* **Enunciado**
Traduce al inglés esta oración del fragmento sobre la leyenda negra de la "seudorrepública": "¿Qué república era aquella donde el hombre no tenía siquiera garantizado el derecho al trabajo, el derecho a ganarse el pan en aquella tierra tantas veces regada con sangre de patriotas?"

* **Fragmento proporcionado**
-=-=-=-=-

Sobre la leyenda negra de la 'seudorrepública'

"¿Qué república era aquella que ni siquiera el derecho al trabajo del hombre estaba garantizado? ¿Qué república era aquella donde no ya el pan de la cultura, tan esencial al hombre, sino el pan de la justicia, la posibilidad de la salud frente a la enfermedad, a la epidemia, no estaban garantizados? ¿Qué república era aquella que no brindaba a los hijos del pueblo —que dio cientos de miles de vidas, pero que dio cientos de miles de vidas cuando aquella población de verdaderos cubanos no llegaba a un millón; pueblo que se inmoló en singular holocausto— la menor oportunidad? ¿Qué república era aquella donde el hombre no tenía siquiera garantizado el derecho al trabajo, el derecho a ganarse el pan en aquella tierra tantas veces regada con sangre de patriotas?".

Cuando las Trece Colonias declararon su independencia de Inglaterra en 1776, los colonos americanos tenían 157 años de tradición civil y autogobierno para emprender su camino como nación, si contamos a partir del 30 de julio de 1619, fecha en que la Asamblea de Virginia celebró sus primeras elecciones democráticas. Aun así, a la sociedad norteamericana le tomó 345 años —con una guerra civil de por medio— lograr su total emancipación en 1964, gracias al triunfo del Movimiento por los Derechos Civiles liderado por Martin Luther King Jr., y aún hoy, a 230 años de su independencia, a pesar de ser la democracia moderna más antigua del mundo, todavía queda mucho por hacer en Estados Unidos para consumar el ideal de una república "con todos y para el bien de todos".

-=-=-=-=-

* **Material recibido**
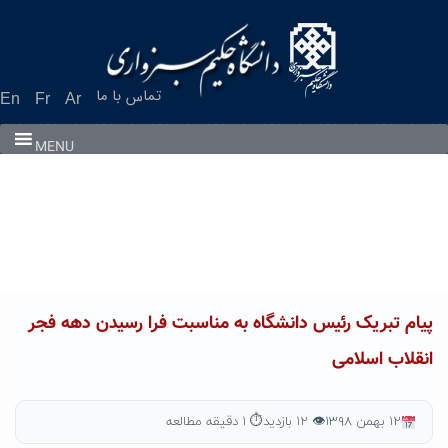
Ski
t
conten
تماس با ما
En
Fr
Ar
MENU
پیام تبریک رئیس دانشگاه به مناسبت فرا رسیدن دهه فجر
انقلاب اسلامی
۱۲ بهمن ۱۳۹۸
👁 ۱۲ بازدید
⏱ ۱ دقیقه مطالعه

-=-=-=-=-

* **Respuesta**
What kind of republic was that, where man was not even guaranteed the right to work, the right to earn his bread in that land so many times watered with the blood of patriots?